Welcome to Master-Tranny, transiting doesn't get any tougher than this. A new spin off from the popular cookery show, where contestants face a series of "tests" (the supermarket test, the teenage girl test, any more ideas?) And a lot of talk about a "journey" all played over a soaring indie rock soundtrack.
Guess whose mind was wandering while watching rubbish on the television. This is supposed to be about my development and the missteps and trips along the way.
My voice is not perfect (by a long way the biggest understatement I have ever made), the initial practice sounded a bit too "I'm a laydeeee". I've reigned it in since following the typical route of softening the voice, talking once I felt it starting to click and I sounded great sadly the next utterance would be suited to performing Ol' Man River, Paul Robeson's signature song (a man who did lead a great interesting life which I could end up going on about but will move on to my outfits instead).

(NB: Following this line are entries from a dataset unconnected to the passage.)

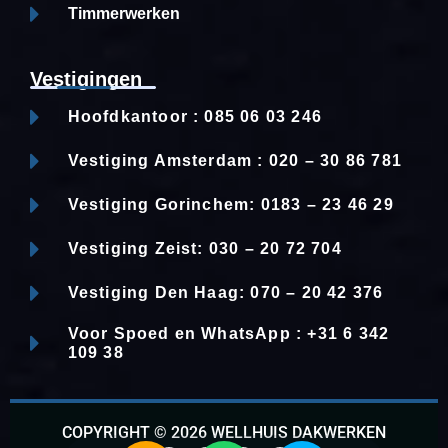
Timmerwerken
Vestigingen
Hoofdkantoor : 085 06 03 246
Vestiging Amsterdam : 020 – 30 86 781
Vestiging Gorinchem: 0183 – 23 46 29
Vestiging Zeist: 030 – 20 72 704
Vestiging Den Haag: 070 – 20 42 376
Voor Spoed en WhatsApp : +31 6 342
109 38
COPYRIGHT © 2026 WELLHUIS DAKWERKEN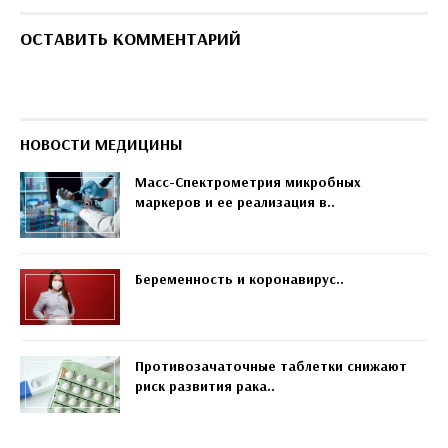
ОСТАВИТЬ КОММЕНТАРИЙ
НОВОСТИ МЕДИЦИНЫ
Масс-Спектрометрия микробных
маркеров и ее реализация в..
Беременность и коронавирус..
Противозачаточные таблетки снижают
риск развития рака..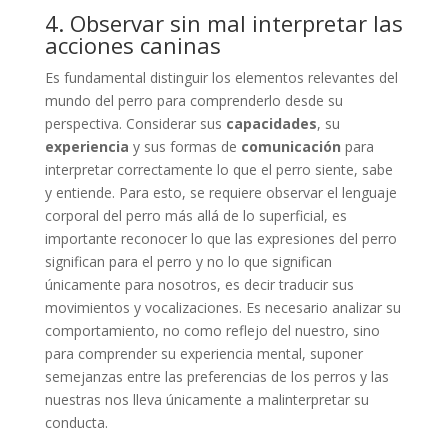
4. Observar sin mal interpretar las
acciones caninas
Es fundamental distinguir los elementos relevantes del
mundo del perro para comprenderlo desde su
perspectiva. Considerar sus
capacidades
, su
experiencia
y sus formas de
comunicación
para
interpretar correctamente lo que el perro siente, sabe
y entiende. Para esto, se requiere observar el lenguaje
corporal del perro más allá de lo superficial, es
importante reconocer lo que las expresiones del perro
significan para el perro y no lo que significan
únicamente para nosotros, es decir traducir sus
movimientos y vocalizaciones. Es necesario analizar su
comportamiento, no como reflejo del nuestro, sino
para comprender su experiencia mental, suponer
semejanzas entre las preferencias de los perros y las
nuestras nos lleva únicamente a malinterpretar su
conducta.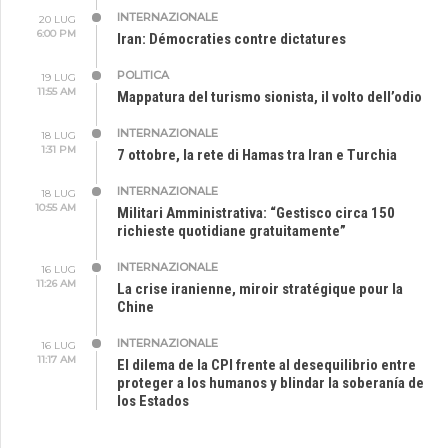
INTERNAZIONALE
20 LUG
6:00 PM
Iran: Démocraties contre dictatures
POLITICA
19 LUG
11:55 AM
Mappatura del turismo sionista, il volto dell’odio
INTERNAZIONALE
18 LUG
1:31 PM
7 ottobre, la rete di Hamas tra Iran e Turchia
INTERNAZIONALE
18 LUG
10:55 AM
Militari Amministrativa: “Gestisco circa 150
richieste quotidiane gratuitamente”
INTERNAZIONALE
16 LUG
11:26 AM
La crise iranienne, miroir stratégique pour la
Chine
INTERNAZIONALE
16 LUG
11:17 AM
El dilema de la CPI frente al desequilibrio entre
proteger a los humanos y blindar la soberanía de
los Estados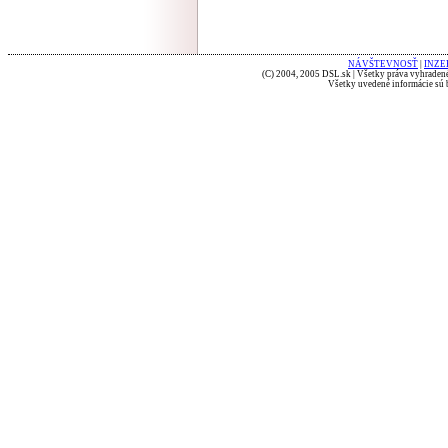
NÁVŠTEVNOSŤ
|
INZE
(C) 2004, 2005 DSL.sk | Všetky práva vyhradené
Všetky uvedené informácie sú b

I am not one of those who believes that to be a ''serious'' tranny, the party dresses have to be ditched. (It would be dull if we all dressed the same). I can and do feel female in jeans but I will always wear a dress if the mood takes me and the times right I will choose to dress-up. The point missed or forgotten by some. is that a number, need to so they can be kept sane. From time to time I come across some women who express the same point. The fact is that there are few places (you would be considered slightly eccentric or strange for a start, 'hang on I'll just get my cocktail dress on then we'll go to the pub') and it takes too long to get ready for it to be a daily thing.
Yes there are also those women who will always opt for jeans but its not all and it would be wrong to insinuate it is or that not they are not proper females or even not feminist.
As I make the baby steps toward that eventual moment of truth (another cliché) , testing my ability to cope with all aspects of trans life, detailed so richly elsewhere.
Everything is still so relatively new and there is a new test every time I go out. For instance, what do you do when you know you're being stared at? How I stop myself lapsing my stance? All this and so much more before I can call myself a wise old tranny, settle back in my rocking chair and be insanely jealous of younger, better looking girls. :) Or even contemplate a successful transition.